Aim of the exercise: Write out exactly the lines from the start of the entries through the one that contains "an IHC histopathology", including both.
**** Exercise data
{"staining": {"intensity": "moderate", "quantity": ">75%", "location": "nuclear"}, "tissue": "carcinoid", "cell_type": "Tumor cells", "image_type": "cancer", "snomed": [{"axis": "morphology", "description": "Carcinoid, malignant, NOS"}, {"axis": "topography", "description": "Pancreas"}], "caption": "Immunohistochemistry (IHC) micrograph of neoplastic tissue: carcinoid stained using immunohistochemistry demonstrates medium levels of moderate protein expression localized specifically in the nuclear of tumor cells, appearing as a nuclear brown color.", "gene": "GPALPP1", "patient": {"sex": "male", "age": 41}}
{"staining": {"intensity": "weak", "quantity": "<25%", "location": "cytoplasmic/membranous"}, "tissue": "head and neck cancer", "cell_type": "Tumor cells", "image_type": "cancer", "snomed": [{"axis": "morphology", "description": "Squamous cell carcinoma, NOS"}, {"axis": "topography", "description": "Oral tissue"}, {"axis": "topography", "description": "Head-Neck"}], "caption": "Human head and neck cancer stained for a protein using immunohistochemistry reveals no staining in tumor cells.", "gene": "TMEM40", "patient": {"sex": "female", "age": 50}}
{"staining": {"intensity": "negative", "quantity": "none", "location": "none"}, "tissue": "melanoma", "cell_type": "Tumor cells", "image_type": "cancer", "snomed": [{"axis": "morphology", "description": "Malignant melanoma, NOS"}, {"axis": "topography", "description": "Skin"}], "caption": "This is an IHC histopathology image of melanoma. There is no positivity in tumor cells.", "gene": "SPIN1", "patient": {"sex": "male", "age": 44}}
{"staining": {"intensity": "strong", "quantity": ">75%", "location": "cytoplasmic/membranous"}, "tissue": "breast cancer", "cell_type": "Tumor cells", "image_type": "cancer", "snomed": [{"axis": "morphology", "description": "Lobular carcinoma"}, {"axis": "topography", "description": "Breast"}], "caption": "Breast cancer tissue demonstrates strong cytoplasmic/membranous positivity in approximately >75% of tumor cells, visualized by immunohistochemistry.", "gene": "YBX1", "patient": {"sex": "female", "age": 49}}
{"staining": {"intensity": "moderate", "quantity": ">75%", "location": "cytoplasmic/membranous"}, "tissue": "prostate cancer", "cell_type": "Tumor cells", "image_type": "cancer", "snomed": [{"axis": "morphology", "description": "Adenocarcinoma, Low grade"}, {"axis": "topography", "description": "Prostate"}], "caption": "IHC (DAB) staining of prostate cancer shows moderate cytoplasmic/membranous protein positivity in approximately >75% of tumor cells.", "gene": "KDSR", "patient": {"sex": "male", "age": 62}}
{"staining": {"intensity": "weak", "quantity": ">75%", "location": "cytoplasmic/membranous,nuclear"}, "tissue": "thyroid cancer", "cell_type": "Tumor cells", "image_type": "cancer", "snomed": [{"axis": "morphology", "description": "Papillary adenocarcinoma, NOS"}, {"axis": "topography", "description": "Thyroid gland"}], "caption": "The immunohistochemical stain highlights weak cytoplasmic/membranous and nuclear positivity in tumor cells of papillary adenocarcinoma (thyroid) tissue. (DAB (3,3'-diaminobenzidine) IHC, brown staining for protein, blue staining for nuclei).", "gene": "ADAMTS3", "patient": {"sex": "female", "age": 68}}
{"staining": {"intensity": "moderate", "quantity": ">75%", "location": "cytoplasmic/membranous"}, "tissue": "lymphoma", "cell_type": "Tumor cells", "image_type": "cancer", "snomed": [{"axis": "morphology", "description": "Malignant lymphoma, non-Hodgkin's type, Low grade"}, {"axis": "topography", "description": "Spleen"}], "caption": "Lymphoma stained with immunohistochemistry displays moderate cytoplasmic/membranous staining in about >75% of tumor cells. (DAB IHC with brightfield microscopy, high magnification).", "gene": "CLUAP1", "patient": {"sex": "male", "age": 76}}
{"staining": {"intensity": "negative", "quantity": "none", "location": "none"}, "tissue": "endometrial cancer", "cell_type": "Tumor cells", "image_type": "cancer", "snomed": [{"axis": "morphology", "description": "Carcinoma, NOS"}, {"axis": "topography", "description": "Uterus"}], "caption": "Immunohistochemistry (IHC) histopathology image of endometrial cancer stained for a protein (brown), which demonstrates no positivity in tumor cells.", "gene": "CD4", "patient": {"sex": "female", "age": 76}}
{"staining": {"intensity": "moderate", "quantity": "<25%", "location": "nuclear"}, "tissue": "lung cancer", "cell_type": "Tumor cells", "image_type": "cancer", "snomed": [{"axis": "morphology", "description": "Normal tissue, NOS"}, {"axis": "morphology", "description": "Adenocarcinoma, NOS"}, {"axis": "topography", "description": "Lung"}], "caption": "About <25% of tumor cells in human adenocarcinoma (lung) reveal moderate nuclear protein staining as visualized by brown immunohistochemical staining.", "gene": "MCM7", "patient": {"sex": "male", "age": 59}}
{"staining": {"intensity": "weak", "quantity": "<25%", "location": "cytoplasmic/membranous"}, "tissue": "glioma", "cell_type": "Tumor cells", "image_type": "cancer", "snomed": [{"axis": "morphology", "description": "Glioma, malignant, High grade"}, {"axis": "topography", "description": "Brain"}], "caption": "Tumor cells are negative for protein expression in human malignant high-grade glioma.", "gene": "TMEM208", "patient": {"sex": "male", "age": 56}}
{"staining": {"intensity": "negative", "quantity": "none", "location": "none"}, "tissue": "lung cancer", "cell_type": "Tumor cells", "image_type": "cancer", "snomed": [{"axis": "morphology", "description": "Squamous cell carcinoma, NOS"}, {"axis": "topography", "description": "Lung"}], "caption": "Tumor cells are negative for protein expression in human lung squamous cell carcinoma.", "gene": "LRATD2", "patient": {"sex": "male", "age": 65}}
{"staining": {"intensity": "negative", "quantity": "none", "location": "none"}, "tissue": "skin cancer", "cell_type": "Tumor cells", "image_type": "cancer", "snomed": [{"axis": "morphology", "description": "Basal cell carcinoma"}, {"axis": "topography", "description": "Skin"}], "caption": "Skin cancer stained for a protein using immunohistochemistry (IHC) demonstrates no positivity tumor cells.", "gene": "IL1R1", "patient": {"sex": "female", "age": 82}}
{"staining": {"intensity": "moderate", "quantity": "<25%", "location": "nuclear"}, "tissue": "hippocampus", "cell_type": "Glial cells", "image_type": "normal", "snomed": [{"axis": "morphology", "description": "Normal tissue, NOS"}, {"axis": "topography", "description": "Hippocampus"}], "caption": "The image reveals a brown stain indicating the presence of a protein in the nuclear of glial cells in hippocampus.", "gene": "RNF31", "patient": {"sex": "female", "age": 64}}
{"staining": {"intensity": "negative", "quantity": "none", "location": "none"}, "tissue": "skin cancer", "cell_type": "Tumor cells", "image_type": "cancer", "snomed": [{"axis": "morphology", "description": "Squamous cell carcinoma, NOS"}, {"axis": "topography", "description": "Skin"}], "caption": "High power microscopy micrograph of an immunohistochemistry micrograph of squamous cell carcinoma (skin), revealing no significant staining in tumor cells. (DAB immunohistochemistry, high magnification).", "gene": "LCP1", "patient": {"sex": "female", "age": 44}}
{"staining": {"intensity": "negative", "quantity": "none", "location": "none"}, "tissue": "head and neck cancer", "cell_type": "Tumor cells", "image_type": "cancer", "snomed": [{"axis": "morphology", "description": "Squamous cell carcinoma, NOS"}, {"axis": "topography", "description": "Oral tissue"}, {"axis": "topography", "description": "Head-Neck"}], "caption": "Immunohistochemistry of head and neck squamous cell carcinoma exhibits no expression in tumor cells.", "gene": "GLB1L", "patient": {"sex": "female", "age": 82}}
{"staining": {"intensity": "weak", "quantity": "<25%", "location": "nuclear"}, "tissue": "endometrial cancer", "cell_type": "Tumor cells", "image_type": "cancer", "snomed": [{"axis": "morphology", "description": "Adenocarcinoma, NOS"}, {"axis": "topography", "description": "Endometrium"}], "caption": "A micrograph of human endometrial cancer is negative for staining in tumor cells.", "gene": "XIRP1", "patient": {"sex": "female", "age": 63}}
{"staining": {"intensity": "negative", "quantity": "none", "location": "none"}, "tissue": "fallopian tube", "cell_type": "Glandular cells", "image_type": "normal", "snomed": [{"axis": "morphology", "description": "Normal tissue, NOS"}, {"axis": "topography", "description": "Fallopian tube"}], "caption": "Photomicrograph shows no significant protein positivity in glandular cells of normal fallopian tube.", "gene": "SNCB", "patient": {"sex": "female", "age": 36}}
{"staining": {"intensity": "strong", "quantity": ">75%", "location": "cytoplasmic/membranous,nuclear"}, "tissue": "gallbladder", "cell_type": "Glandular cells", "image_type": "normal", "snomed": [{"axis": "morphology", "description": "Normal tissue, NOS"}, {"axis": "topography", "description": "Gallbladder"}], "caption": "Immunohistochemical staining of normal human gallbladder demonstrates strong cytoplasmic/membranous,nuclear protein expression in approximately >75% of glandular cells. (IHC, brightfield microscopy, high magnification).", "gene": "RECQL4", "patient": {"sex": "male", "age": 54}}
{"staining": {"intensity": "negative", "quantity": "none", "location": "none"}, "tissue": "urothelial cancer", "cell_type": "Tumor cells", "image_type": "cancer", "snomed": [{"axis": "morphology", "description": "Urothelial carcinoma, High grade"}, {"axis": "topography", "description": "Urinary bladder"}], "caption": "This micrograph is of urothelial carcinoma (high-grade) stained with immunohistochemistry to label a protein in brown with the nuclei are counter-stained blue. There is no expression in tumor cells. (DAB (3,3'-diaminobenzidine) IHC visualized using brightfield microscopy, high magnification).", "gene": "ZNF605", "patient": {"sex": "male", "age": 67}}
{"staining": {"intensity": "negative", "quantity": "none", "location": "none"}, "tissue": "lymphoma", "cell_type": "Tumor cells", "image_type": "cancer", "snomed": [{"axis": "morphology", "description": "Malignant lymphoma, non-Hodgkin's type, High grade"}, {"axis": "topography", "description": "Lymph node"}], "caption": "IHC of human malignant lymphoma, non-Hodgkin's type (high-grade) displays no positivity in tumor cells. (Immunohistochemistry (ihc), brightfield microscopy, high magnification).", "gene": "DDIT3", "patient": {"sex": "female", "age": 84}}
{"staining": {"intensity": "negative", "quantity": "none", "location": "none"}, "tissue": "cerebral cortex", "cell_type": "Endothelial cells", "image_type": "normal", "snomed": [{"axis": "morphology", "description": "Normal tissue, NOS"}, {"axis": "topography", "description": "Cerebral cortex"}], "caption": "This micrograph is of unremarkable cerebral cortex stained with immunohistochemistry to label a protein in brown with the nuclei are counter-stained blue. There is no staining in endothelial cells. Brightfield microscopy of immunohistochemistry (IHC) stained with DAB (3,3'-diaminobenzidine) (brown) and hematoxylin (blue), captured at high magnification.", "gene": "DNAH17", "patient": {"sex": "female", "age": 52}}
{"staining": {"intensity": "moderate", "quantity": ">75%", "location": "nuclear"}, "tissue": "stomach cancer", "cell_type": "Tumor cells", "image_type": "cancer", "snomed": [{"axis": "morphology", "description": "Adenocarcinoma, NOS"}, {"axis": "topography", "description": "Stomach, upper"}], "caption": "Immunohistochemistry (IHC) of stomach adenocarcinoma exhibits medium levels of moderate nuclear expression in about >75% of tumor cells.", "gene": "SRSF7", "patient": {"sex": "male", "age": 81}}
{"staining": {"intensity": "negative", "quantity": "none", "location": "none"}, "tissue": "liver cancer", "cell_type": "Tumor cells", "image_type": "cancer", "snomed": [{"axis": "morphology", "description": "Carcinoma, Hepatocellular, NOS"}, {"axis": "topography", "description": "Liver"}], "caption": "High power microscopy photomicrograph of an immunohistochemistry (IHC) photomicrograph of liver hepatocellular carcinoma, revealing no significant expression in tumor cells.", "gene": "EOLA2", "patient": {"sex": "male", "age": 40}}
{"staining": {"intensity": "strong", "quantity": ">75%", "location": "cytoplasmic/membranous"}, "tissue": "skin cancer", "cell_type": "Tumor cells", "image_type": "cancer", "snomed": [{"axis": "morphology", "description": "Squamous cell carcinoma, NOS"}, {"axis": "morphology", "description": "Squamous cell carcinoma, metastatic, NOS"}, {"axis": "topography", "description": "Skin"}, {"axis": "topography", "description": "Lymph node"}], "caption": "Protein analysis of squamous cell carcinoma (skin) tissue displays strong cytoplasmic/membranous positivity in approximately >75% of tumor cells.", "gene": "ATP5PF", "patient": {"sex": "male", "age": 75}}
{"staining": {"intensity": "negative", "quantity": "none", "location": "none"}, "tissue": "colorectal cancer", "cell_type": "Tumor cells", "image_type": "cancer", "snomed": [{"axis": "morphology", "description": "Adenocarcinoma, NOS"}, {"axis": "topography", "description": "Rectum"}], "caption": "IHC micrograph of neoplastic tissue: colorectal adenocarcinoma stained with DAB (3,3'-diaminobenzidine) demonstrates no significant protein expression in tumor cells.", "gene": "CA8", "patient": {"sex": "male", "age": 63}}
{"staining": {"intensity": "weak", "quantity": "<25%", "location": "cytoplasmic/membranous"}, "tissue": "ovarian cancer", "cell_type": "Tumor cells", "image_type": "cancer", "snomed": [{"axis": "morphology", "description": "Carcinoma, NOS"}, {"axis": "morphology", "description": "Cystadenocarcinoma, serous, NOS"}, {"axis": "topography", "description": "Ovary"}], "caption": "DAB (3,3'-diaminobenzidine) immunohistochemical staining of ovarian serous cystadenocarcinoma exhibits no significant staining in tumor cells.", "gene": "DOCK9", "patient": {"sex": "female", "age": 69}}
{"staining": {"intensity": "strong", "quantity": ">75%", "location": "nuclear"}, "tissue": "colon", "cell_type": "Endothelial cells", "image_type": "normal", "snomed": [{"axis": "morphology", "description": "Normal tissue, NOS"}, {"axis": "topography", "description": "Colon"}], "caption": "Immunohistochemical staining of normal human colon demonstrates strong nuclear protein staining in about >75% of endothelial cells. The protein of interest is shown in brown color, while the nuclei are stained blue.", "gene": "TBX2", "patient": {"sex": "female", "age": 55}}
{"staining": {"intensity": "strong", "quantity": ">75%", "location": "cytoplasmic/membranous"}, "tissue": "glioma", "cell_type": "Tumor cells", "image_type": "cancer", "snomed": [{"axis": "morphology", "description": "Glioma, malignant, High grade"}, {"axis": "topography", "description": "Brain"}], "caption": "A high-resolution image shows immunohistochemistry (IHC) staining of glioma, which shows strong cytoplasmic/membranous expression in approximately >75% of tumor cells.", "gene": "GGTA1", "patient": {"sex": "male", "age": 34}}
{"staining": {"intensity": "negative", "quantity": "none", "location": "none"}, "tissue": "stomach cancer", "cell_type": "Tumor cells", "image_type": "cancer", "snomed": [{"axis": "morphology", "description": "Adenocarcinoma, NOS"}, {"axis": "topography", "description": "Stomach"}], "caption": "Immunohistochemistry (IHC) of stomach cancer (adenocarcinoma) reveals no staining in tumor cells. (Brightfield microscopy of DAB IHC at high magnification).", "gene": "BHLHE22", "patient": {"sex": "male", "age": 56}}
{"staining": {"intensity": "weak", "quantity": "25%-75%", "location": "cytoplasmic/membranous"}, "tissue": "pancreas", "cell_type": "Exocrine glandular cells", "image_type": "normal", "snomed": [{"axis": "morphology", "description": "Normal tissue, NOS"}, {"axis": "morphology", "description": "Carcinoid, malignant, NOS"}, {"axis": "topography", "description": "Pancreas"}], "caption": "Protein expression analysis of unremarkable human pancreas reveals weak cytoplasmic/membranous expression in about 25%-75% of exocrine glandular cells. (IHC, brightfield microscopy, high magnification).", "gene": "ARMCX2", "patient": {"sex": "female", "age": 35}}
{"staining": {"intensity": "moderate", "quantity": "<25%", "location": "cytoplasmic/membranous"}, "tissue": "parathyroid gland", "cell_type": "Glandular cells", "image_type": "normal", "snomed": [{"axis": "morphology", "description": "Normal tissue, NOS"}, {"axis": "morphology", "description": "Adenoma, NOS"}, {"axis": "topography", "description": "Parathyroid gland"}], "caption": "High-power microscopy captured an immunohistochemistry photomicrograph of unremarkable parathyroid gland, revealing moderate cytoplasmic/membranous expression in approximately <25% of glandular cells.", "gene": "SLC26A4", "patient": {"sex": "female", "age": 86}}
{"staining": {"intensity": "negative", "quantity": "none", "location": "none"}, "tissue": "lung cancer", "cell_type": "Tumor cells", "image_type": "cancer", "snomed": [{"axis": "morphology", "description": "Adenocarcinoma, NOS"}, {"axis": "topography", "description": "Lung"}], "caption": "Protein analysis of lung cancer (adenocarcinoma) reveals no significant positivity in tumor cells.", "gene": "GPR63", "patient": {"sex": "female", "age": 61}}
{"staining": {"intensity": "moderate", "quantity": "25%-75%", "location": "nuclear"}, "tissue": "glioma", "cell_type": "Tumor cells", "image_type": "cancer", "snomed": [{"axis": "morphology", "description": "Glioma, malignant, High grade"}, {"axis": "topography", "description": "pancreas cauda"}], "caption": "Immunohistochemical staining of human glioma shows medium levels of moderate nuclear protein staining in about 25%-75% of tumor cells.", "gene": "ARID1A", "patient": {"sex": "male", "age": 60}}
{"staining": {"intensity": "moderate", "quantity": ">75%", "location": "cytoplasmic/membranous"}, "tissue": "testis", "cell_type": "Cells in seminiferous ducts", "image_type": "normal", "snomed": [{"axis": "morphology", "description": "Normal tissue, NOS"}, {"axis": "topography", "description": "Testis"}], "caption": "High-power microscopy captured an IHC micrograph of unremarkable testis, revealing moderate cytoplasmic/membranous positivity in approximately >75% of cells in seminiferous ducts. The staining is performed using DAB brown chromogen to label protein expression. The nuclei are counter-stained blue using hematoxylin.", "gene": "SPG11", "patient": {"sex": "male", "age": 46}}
********
Result:
{"staining": {"intensity": "moderate", "quantity": ">75%", "location": "nuclear"}, "tissue": "carcinoid", "cell_type": "Tumor cells", "image_type": "cancer", "snomed": [{"axis": "morphology", "description": "Carcinoid, malignant, NOS"}, {"axis": "topography", "description": "Pancreas"}], "caption": "Immunohistochemistry (IHC) micrograph of neoplastic tissue: carcinoid stained using immunohistochemistry demonstrates medium levels of moderate protein expression localized specifically in the nuclear of tumor cells, appearing as a nuclear brown color.", "gene": "GPALPP1", "patient": {"sex": "male", "age": 41}}
{"staining": {"intensity": "weak", "quantity": "<25%", "location": "cytoplasmic/membranous"}, "tissue": "head and neck cancer", "cell_type": "Tumor cells", "image_type": "cancer", "snomed": [{"axis": "morphology", "description": "Squamous cell carcinoma, NOS"}, {"axis": "topography", "description": "Oral tissue"}, {"axis": "topography", "description": "Head-Neck"}], "caption": "Human head and neck cancer stained for a protein using immunohistochemistry reveals no staining in tumor cells.", "gene": "TMEM40", "patient": {"sex": "female", "age": 50}}
{"staining": {"intensity": "negative", "quantity": "none", "location": "none"}, "tissue": "melanoma", "cell_type": "Tumor cells", "image_type": "cancer", "snomed": [{"axis": "morphology", "description": "Malignant melanoma, NOS"}, {"axis": "topography", "description": "Skin"}], "caption": "This is an IHC histopathology image of melanoma. There is no positivity in tumor cells.", "gene": "SPIN1", "patient": {"sex": "male", "age": 44}}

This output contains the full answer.